Updated: Oct 4, 2022
The rookie season for any athlete is a nerve-racking experience. New sights, new flow, and new challenges arise with stepping up to a higher level of the sport. But for one BMX Racing rookie, it’s business as usual as he makes a name for himself in the Men Pro class.
The NorCal boy, Nick Adams, has been a name heard through the national level of BMX for years, but with his 2022 jump to the Men Pro ranks, his name is heard even more alongside the names of established athletes in the BMX.
We sat down with Rockstar/RIFT/Tangent’s new hot shot to hear his thoughts on his jump to the pro ranks.
After an entire year away from racing due to a thumb injury in 2021, Adams decided with his coach, Connor Fields, to make the jump into the pro class this past March, but with his injury, we were curious what his training was like through that time.
“Man, I didn’t stop,” said Adams. “When I originally got injured, I thought I was going to come back and do Houston, do Grands, and more amateur races. I wasn’t prepping straight for pro. That was routine as usual, hoping right back into training and making sure I was ready for whatever came at me.”
With his inevitable jump into his rookie season, Adams came in hot yet calculated, getting his racing legs back with Pro Opens leading up to his “true” debut at the Music City Nationals.
“After 7-9 months without racing, Connor and I decided it was far smarter to do a couple of Pro Opens and test the waters, get back into the race mindset, the race stresses. And you know it worked like we hoped it would.”
With a long-awaited first pro lap snapping down the Nashville drag strip, the crowd erupted as he came out of turn one in the lead.
“The first race in Nashville was an interesting one mentally since it was my first pro race. It wasn’t the biggest pro race ever, but it also wasn’t the easiest. I was racing guys that I have watched and looked up to. It was weird to line up in the gate instead of cheering for them. It was more of a ‘just go, see where we’re at physically. So I went out and tried to go as fast as possible, and that gave us a good gauge of where we were at, and we were pretty happy.”
With those race weekends come the feedback from those training you for success. Walking by the Tangent pit between pro rounds, you will oftentimes see Adams on the phone. On the other side is a coach with the experience to do it, Connor Fields.
“He (CF11) keeps it pretty simple. Treat it the same way you treated amateur last year. If you have a good lap, you reassess, see what you did good, see what you did badly, and what to work on. It makes ‘being a pro’ easier mentally in a way because he’s showing me how to work on myself and not worry about where I’m at versus the competition. There’s always this procedure of trying to better yourself, and that’s how he’s guided me through this year.”
Once you go into that next level of BMX, one of the most significant changes is the race day flow with the pro time schedule. With that, the race mindset is stretched out all day instead of multiple times a day for short periods.
“I love the time schedule... There’s more consistency to the race day now.

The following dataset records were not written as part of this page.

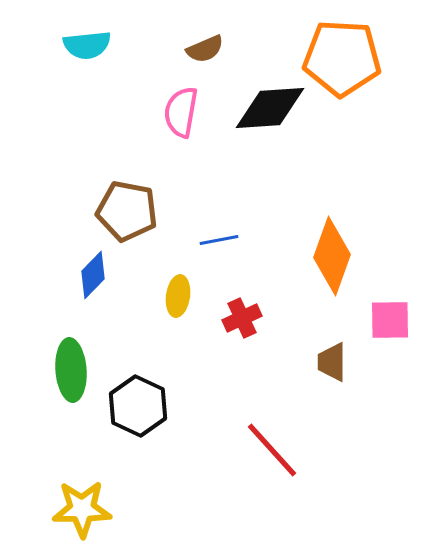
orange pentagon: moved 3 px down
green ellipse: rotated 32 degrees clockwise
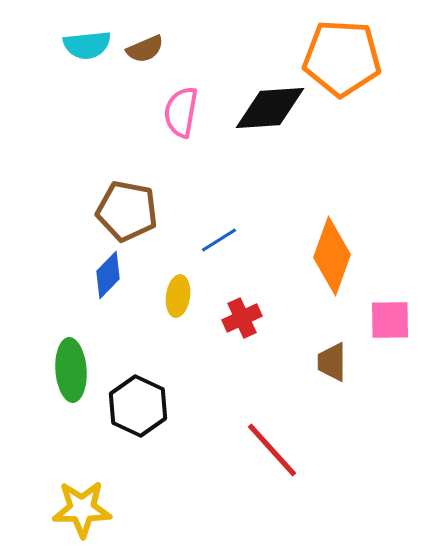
brown semicircle: moved 60 px left
blue line: rotated 21 degrees counterclockwise
blue diamond: moved 15 px right
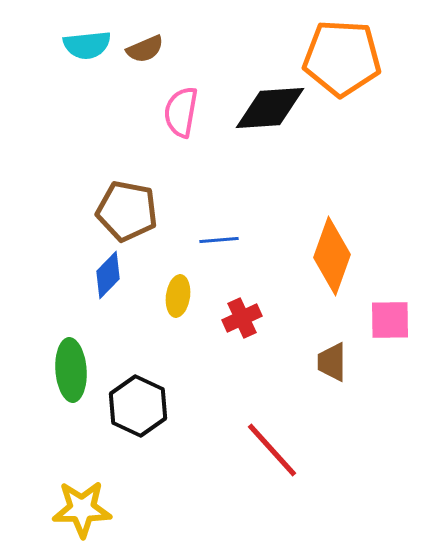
blue line: rotated 27 degrees clockwise
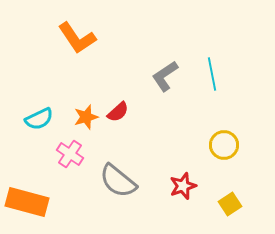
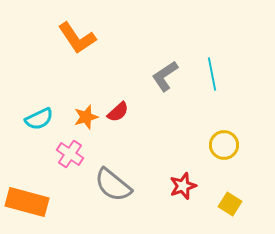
gray semicircle: moved 5 px left, 4 px down
yellow square: rotated 25 degrees counterclockwise
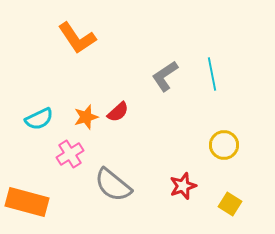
pink cross: rotated 24 degrees clockwise
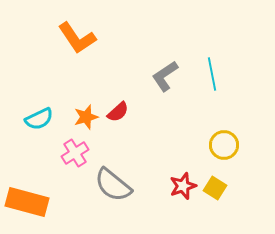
pink cross: moved 5 px right, 1 px up
yellow square: moved 15 px left, 16 px up
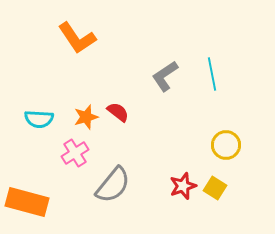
red semicircle: rotated 100 degrees counterclockwise
cyan semicircle: rotated 28 degrees clockwise
yellow circle: moved 2 px right
gray semicircle: rotated 90 degrees counterclockwise
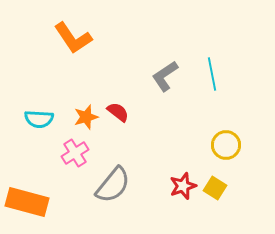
orange L-shape: moved 4 px left
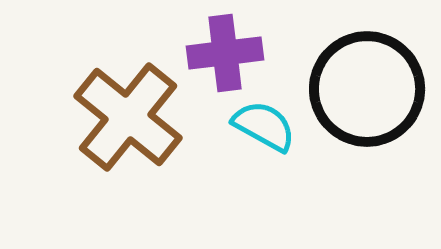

When I show up, it’s against dudes that are putting in the work day to day, we’re all on that schedule. We all know when we’re racing, it’s a professional race. I love it ten times more because every lap, you’ve gotta give it gas. You can’t float your way to the final and then pop off a heater. You have to put in the work all day to get that win...Having to be in that zone for five to six hours that your racing is some of the biggest adrenaline rushes that I’ve ever had.”
Looking to the future races for Adams, Derby City is next on the list, which will be his first 8-meter race since his Junior National Championship in 2020. He explains his preparation for the event.
“It’s been two years since I’ve raced on one and a year since I rode on one since March of last year. The plan is to get on one this month, basically just getting comfortable on that while still keeping in mind that it’s the same mentally. We show up to race day, and there are still 5-6 race laps. The only difference is we’re starting on a taller hill.” Adams said, “Being in NorCal, you really don’t have access to an 8-meter; you really have to travel far. There is Chula down south and Tulsa now. With Tulsa being the cheaper option, I’ll spend some time there around your (USA BMX Foundation’s) Pro Exhibition race in September.”
With any rookie season for BMX’ers, a looming award at the end of the season is the Golden Crank award. With that member chosen title, there is sometimes an added pressure to perform.
“This year’s a little more fun than others. It’s my rookie year, and there’s not a whole lot of expectations, just go out swinging, and no matter how I perform, nobody’s mad or disappointed. So expectation wise there’s not much. I’m looking forward to these races more than being nervous or dreading them.”
With Adams grinding away at his rookie season, testing his speed, and having fun while doing it, what is the rookie looking forward to?
“I’m really looking forward to Grands. USA BMX has the new gate, and I haven’t been able to ride that yet; it seems super interesting, so I’m looking forward to riding that at Grands. It will be my first professional Grands, and while I’ve been in the NAG 5 Challenge but the NAG 5 guys aren’t the main guys in the show, so I want to be in the main event rolling out and doing three finals, putting it in there. Obviously, my small hills are ok, and with Grands racing, I really like the vibe there, so I’m excited for my professional Grands.”